I spoke later with Erik Hyrkas about the possibility of dramatic irony in games. Dramatic/tragic irony is when the audience knows something that the character doesn't know. This can create enormous tension, because the audience wants to help but is unable to; instead, we must simply watch/read on and hope for the best. Erik reminded me of the obvious (that's necessary sometimes with me): in games, it's impossible for the player to know something his or her avatar doesn't know, unless you use a cutscene/cinematic (which I had already told Erik I'm not a big fan of).

He's right, of course. But the player can experience dramatic irony with peripheral characters. In fact, Middle Earth Online already does this with scripted events, and those impressed me more than any other element of the game.

Imagine running toward a bridge and the bridge collapses just before you reach it... but not before your companion has crossed. Now he must face danger alone, and all you can do is watch him fall in battle or flee with the enemies chasing him. Aside from the immediate tension they create, such events can also be used to set up later events. You might run into that companion late in the game and get to hear of his miraculous escape as he journeys by your side once again.

Dramatic irony isn't the only type of irony. All types deserve more frequent use in games.

Costello used a further magic trick to demonstrate the enjoyable tension that's born of being ignorant and then realizing your ignorance. We thought he was about to dump a cup of water on an audience member's head, but it turned out the cup was empty.

My creative writing professor used to say that clues in a story are great because "We [the audience] like to feel smart." We also enjoy some failures, particularly when we have someone to share them with. "Oh! I was so close! It was at the tip of my tongue!" How often have you heard someone say that with a smile? If you surprise readers without providing enough hints at the conclusion, the audience will often feel cheated. But if the reader fails to guess the conclusion despite there being sufficient clues, then the conclusion is still enjoyable.

More importantly though, more games could work at keeping the player on the edge of his seat, wondering where the story will go next. Resident Evil did a good job, but it's not only horror stories that should accomplish this sort of tension. But maybe I'm stating the obvious, so I'll stop here.
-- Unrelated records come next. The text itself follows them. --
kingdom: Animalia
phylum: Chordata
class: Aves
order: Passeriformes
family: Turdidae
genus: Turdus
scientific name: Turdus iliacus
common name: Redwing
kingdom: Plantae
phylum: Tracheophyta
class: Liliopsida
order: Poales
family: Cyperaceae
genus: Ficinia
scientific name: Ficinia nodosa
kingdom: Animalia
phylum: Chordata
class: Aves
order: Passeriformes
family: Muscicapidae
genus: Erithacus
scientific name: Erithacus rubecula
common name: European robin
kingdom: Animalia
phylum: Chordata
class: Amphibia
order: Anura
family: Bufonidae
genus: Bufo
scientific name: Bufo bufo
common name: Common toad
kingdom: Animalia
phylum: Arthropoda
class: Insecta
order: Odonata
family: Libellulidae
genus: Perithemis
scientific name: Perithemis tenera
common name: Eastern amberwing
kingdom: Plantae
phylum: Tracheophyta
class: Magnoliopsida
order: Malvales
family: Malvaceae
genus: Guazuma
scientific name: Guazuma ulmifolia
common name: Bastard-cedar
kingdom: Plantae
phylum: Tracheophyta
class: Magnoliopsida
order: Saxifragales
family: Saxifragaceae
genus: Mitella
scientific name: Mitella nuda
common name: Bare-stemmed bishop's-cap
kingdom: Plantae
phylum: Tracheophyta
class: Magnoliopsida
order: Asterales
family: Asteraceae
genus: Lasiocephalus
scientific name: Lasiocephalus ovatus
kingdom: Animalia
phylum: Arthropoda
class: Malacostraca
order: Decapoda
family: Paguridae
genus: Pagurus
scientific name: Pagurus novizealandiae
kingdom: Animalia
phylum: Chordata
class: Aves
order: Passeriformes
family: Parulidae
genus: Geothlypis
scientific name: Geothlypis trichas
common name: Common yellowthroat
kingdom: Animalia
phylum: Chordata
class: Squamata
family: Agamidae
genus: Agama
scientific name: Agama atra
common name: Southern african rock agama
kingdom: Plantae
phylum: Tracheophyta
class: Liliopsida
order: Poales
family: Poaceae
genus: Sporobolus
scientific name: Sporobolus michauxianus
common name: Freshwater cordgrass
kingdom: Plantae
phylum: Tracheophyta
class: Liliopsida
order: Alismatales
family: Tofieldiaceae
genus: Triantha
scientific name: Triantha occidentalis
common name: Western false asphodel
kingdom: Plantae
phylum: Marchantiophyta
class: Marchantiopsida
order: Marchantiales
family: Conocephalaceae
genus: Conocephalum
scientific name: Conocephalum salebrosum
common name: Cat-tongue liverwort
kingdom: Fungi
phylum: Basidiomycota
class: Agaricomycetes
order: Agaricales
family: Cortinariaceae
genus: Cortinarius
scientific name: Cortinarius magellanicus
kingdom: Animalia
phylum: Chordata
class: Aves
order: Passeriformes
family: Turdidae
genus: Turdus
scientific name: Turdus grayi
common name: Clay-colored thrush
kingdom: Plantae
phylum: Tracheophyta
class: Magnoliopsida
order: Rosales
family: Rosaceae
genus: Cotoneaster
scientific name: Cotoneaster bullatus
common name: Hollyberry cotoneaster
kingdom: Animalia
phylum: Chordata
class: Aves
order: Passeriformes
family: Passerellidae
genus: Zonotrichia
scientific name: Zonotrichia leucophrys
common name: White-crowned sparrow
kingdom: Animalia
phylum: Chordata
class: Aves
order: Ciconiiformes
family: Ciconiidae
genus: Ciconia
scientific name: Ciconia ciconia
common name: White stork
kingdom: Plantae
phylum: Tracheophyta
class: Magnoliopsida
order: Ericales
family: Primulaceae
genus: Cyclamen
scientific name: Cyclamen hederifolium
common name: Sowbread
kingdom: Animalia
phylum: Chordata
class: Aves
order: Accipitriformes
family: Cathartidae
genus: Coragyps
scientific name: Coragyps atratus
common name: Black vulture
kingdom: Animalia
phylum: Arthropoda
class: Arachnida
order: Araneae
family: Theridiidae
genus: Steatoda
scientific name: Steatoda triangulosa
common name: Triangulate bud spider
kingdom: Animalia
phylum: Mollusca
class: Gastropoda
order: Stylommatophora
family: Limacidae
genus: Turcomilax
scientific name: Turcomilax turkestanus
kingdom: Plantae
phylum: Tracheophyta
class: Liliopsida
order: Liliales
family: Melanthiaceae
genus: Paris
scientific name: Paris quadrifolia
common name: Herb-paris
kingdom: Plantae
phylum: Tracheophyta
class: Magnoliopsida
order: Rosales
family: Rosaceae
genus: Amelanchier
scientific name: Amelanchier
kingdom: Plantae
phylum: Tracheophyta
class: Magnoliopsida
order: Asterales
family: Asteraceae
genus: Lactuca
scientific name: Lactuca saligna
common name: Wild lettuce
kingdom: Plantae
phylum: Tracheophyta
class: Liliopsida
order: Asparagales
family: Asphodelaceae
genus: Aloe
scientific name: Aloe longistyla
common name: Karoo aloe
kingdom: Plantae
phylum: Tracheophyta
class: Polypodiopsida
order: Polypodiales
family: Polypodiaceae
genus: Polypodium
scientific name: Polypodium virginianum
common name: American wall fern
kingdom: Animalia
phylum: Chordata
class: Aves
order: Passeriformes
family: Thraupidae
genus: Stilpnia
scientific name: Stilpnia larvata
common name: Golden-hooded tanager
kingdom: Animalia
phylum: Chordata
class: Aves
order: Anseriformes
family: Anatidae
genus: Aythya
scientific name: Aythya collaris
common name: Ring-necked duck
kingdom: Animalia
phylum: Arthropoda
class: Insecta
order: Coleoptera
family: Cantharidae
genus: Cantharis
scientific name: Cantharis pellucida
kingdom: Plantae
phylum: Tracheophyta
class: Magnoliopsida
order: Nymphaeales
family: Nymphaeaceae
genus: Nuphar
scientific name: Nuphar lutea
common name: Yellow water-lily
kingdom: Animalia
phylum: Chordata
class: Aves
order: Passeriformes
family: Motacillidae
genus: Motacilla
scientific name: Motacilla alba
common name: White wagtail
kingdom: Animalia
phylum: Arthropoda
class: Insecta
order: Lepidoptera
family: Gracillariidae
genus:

At some point, Costello also mentioned the tension of time pressure.

It got me thinking that games rarely employ time pressure without threatening complete failure at the end of the countdown. If you don't complete the task in a given amount of time, then you must restart the level or quest. Developers should consider other penalties.

Another possible avenue is to give the player only so much time to figure something out before the situation changes and the player must reevaluate the situation. For example, an enemy might not adjust his tactics to counter yours immediately; but if you let the battle continue too long, he will. Or the player might have only so long to reach a shortcut before that opportunity is closed and he must take a longer, more dangerous route to the same goal.

I really enjoyed Matt Costello's session, though I do wish he had spent more time talking specifically about how his ideas might be applied to games. It was more enjoyable than a lot of other sessions, but there wasn't as much content.